Criada em 1977 como uma entidade da sociedade civil sem fins lucrativos, a Associação dos Pesquisadores Científicos do Estado de São Paulo (APqC) tem como intuito defender a pesquisa científica e os Institutos de Pesquisa, além de seus recursos humanos, pesquisadores científicos e pessoal de apoio à pesquisa, que pertencem a quatro Secretarias de Estado do Governo de São Paulo. São eles: na Secretaria de Estado da Agricultura e Abastecimento estão o Instituto Agronômico, Instituto Biológico, Instituto de Economia Agrícola, Instituto de Pesca, Instituto de Tecnologia de Alimentos, Instituto de Zootecnia e Departamento de Descentralização do Desenvolvimento (Polos Regionais), coordenados pela Agência Paulista de Tecnologia dos Agronegócios. Já na Secretaria de Estado do Meio Ambiente: o Instituto de Botânica, Instituto Florestal, Instituto Geológico. Na Secretaria de Estado da Saúde: Instituto Adolfo Lutz, Instituto Butantan, Instituto Dante Pazzanese de Cardiologia, Instituto Lauro de Souza Lima, Instituto Pasteur, Instituto de Saúde e a Superintendência do Controle de Endemias. Na Secretaria de Planejamento e Desenvolvimento Regional: o Instituto Geográfico e Cartográfico. E, por fim, no Hospital das Clínicas da Faculdade de Medicina da Universidade de São Paulo: os Laboratórios de Investigação Médica.

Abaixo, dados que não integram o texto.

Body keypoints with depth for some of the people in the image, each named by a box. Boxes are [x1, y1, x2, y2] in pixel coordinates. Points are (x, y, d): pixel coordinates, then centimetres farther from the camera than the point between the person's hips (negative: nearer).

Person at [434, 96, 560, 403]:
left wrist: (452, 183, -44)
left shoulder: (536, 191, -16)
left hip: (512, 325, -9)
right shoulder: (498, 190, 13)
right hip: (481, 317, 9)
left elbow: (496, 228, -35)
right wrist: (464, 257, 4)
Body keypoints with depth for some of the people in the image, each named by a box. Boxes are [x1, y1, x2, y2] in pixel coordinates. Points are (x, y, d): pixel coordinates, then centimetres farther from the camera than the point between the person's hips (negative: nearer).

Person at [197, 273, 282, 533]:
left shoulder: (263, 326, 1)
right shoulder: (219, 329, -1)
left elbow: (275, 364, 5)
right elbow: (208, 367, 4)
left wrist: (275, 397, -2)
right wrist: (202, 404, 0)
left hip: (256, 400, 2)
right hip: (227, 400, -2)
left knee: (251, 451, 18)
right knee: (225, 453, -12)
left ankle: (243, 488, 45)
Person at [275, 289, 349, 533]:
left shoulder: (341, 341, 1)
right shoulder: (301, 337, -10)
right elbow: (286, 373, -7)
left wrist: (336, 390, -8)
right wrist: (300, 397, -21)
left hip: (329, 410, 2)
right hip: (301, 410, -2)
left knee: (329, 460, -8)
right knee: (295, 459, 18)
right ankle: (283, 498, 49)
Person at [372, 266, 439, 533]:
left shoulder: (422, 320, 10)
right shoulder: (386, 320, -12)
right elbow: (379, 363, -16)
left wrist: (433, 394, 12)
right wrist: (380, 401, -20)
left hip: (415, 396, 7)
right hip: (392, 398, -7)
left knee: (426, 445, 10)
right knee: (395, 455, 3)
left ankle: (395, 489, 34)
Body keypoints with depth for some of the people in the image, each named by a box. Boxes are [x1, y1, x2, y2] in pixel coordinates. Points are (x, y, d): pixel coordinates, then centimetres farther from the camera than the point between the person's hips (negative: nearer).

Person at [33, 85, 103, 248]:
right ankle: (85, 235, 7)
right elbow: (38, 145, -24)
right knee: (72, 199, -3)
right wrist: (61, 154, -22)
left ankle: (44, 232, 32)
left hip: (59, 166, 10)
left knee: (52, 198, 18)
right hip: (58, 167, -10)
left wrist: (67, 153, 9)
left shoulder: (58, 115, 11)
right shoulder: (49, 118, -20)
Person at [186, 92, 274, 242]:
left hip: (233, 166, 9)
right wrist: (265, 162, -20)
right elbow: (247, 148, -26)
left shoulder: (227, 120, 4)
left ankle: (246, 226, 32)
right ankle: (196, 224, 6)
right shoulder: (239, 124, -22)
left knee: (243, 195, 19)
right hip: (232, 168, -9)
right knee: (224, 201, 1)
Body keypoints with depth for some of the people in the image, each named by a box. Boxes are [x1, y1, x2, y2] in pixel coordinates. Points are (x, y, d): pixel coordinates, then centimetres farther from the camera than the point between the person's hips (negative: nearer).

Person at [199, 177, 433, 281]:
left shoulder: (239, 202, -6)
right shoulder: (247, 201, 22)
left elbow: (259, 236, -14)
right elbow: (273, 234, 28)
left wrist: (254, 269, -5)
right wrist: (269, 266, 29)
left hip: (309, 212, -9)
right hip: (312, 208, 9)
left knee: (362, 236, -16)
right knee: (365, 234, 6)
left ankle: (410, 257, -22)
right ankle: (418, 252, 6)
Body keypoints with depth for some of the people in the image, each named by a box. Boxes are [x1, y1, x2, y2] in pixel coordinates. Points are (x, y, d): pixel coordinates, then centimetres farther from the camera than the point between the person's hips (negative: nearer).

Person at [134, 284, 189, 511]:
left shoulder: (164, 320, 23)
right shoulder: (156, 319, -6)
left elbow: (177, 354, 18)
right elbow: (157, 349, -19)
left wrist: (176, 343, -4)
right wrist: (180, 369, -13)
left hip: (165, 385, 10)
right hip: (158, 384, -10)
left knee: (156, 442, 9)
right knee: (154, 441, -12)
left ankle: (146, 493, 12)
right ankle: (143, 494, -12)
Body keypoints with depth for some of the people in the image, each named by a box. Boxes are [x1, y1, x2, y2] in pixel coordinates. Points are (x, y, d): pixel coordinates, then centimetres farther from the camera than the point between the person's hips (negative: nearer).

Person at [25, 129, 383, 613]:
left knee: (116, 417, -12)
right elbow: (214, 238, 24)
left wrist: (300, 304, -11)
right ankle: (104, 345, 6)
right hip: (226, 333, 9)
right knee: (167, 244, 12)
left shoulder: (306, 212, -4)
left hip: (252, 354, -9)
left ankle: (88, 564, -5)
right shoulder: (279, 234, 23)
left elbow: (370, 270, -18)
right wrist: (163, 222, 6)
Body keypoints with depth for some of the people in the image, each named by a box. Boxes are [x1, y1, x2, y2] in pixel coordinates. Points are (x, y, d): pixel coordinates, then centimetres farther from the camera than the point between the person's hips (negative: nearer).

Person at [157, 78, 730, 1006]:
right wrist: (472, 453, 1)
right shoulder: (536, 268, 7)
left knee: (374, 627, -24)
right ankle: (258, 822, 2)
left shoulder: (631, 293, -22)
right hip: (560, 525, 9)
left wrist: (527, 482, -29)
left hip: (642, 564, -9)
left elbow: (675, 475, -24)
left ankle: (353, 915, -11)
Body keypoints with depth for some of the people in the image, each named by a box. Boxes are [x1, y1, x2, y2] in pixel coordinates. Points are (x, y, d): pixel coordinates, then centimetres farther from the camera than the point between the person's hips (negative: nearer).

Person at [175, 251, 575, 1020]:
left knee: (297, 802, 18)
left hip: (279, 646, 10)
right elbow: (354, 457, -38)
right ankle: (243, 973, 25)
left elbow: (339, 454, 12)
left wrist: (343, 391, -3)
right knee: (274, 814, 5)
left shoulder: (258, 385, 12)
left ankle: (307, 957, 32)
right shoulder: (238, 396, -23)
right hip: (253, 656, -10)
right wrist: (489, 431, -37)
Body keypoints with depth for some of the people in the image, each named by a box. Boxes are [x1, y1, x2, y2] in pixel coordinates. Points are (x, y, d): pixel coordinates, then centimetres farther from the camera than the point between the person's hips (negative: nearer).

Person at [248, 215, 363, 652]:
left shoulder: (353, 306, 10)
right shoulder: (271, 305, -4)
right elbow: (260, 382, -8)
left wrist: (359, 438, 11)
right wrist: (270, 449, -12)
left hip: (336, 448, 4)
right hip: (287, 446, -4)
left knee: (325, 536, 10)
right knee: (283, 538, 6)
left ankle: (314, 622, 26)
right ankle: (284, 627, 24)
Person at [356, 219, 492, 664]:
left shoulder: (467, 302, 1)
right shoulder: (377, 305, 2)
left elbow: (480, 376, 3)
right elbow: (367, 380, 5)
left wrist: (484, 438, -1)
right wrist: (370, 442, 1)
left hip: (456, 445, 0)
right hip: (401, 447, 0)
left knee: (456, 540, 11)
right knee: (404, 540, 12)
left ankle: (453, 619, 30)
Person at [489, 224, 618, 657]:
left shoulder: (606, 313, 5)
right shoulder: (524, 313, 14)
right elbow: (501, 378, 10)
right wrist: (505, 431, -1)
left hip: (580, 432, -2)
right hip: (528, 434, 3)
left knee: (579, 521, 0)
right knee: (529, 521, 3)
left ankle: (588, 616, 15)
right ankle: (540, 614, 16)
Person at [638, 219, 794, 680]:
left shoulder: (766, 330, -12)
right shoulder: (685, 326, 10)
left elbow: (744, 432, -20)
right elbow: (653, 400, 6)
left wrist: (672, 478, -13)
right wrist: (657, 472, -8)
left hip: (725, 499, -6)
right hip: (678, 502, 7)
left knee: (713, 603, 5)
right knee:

Atualmente, o maior problema enfrentado por todos os Institutos de Pesquisa do Estado e levantado pela APqC junto ao Ministério Público é a falta de força de trabalho. Todos os Institutos atualmente somam, juntos, cerca de 1.560 pesquisadores em atividade – sendo que deveria ter em torno de 2.450 -, dos quais 62% está com idade acima de 50 anos. Mais de um terço (35%) dos cargos de pesquisador científico estão vagos nos 19 Institutos. Na soma de todas as carreiras, incluindo os cargos de apoio técnico e administrativo, os Institutos estão operando com menos da metade, aproximadamente, do quadro de funcionários que deveriam ter. do quadro de funcionários que deveriam ter, e o agravante é que, atualmente, 63% está acima de 50 anos. A outra metade foi esvaziada ao longo dos últimos anos por aposentadorias, mortes, exonerações e perda de funcionários para outras instituições.

A degradação dos Institutos, aliado ao descaso do Governo do Estado quanto às condições de trabalho dos cientistas paulistas, é uma preocupação constante do setor, que alerta sobretudo quanto a um possível e próximo apagão científico no Estado de São Paulo.